Sixteen means leaving home and growing up. It means separation and individuation. It’s long been underway—but now it got real.

There is such a bittersweet mix of emotions in watching as my last child approaches adulthood. But how can I accept these feelings?

One thing I've done deliberately in the last week is listening to Neil Young's "Sugar Mountain" about 15 times. The song was written as he was leaving his teenage years and realizing that his childhood was behind him now. The lyrics speak of the bittersweet thought that you are leaving too soon. The song has us remembering the excitement we had as kids during noisy county fairs when all our friends were there. And you can taste the cotton candy again you had with Mom and Dad. But yet you know with sadness and a sense of loss that it's time to leave that place with its "barkers and the colored balloons," and you are a bit surprised at what you feel when you know leaving it is real.

If you haven’t listened to this song for a long while (or ever), crank it up and see if you can touch your own sense of loss of innocence. I wept on the first listening and on the fifth. I tried to tell my wife about it and could barely make words come out of my mouth. She patted me kindly. Then I listened a few more times and noticed feelings I hadn’t noticed before. Appreciation. Purpose. Pride about my son’s growth. Love. I started singing it in the car. I later played it for my wife and we talked about our beautiful boy and his challenges and how we can be better parents to our son in this phase of his life.

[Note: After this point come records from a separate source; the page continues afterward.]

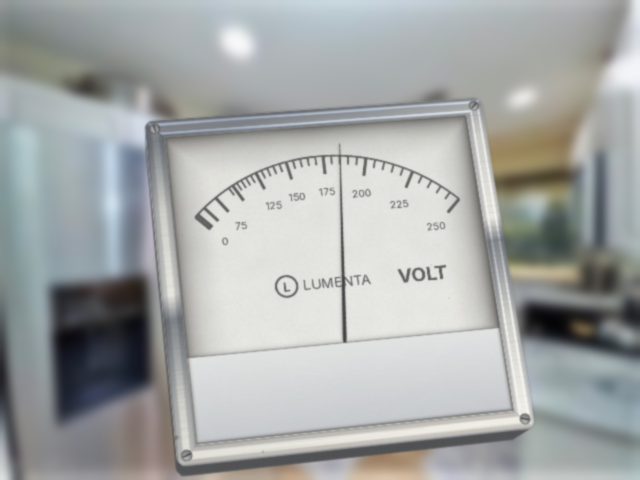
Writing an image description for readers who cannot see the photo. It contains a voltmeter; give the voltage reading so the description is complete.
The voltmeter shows 185 V
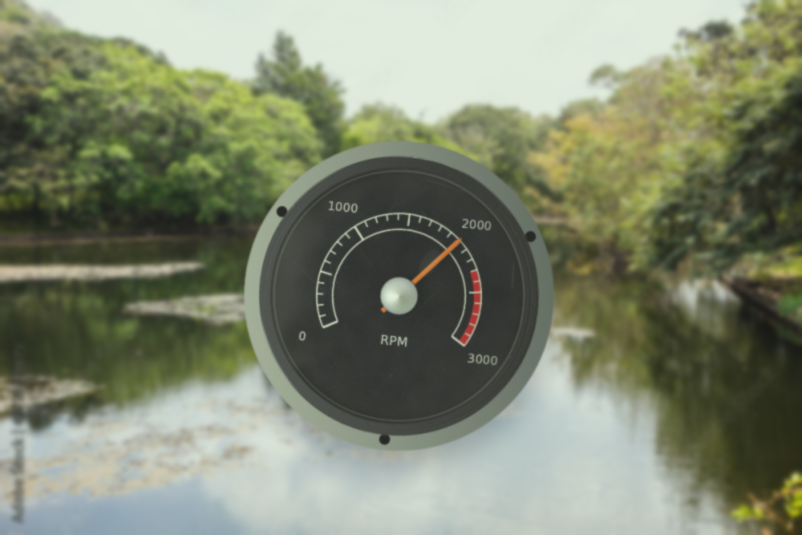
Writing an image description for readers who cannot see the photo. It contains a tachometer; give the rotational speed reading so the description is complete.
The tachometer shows 2000 rpm
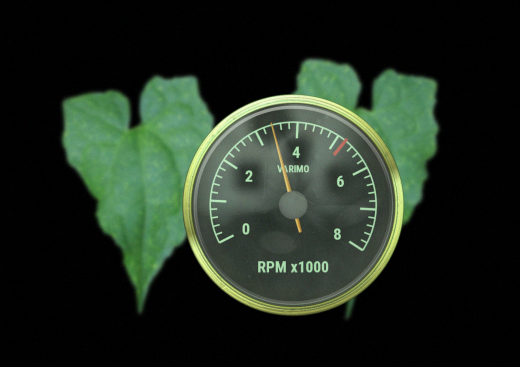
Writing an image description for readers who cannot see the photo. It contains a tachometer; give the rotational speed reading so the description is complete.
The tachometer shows 3400 rpm
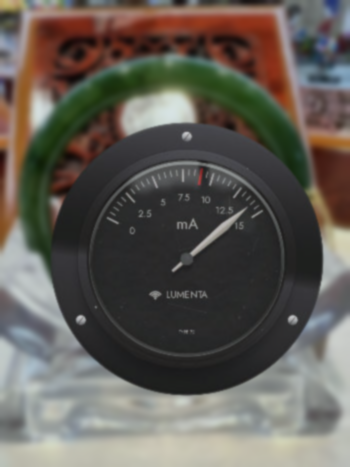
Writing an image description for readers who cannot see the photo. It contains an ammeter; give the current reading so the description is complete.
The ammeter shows 14 mA
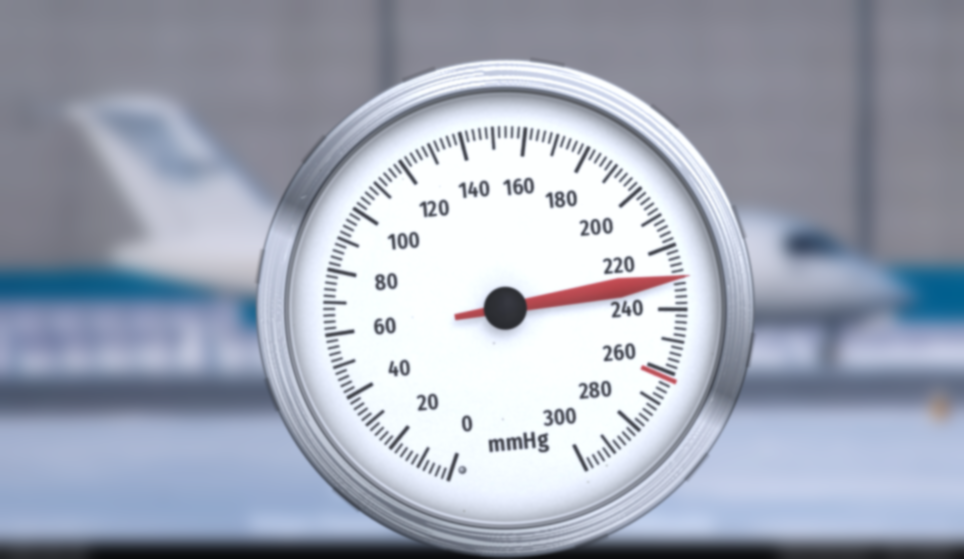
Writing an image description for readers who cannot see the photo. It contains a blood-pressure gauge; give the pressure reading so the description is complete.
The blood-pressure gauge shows 230 mmHg
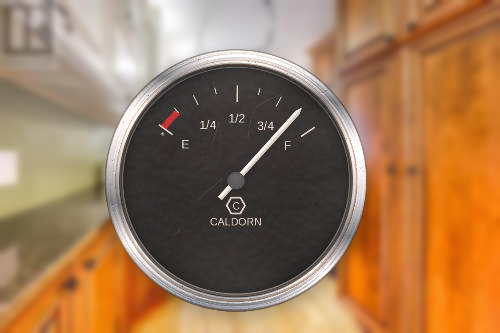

This is acceptance work. It’s about scooping out a place that love and purpose can fill.

Practice acceptance by challenging yourself

If you are having a hard time with acceptance work, consider the possibility of creating problems for yourself, just as you do in the gym. In fact, you can start in the gym! As you practice on the balance board, deliberately imagine staying balanced at work as you receive demands and criticisms. As you assume a difficult yoga posture, allow an emotional pain to come to mind that you sense you can safely lean into, and let your posture deepen your contact with it.

Outside the gym, go find that picture of a loved one who has passed away and remember your feelings about that person on purpose. Write that poem about what it is like to be you. Call that friend you rarely talk to and lean in a bit more in appreciating the friendship. Acceptance is about allowing the full range of your thoughts and emotions while pursuing what is purposeful and meaningful to you.

The time to start working on acceptance skills is before you really need them. The time to start working on acceptance skills is now—before the icy patch on the driveway. See if that gives you a way forward.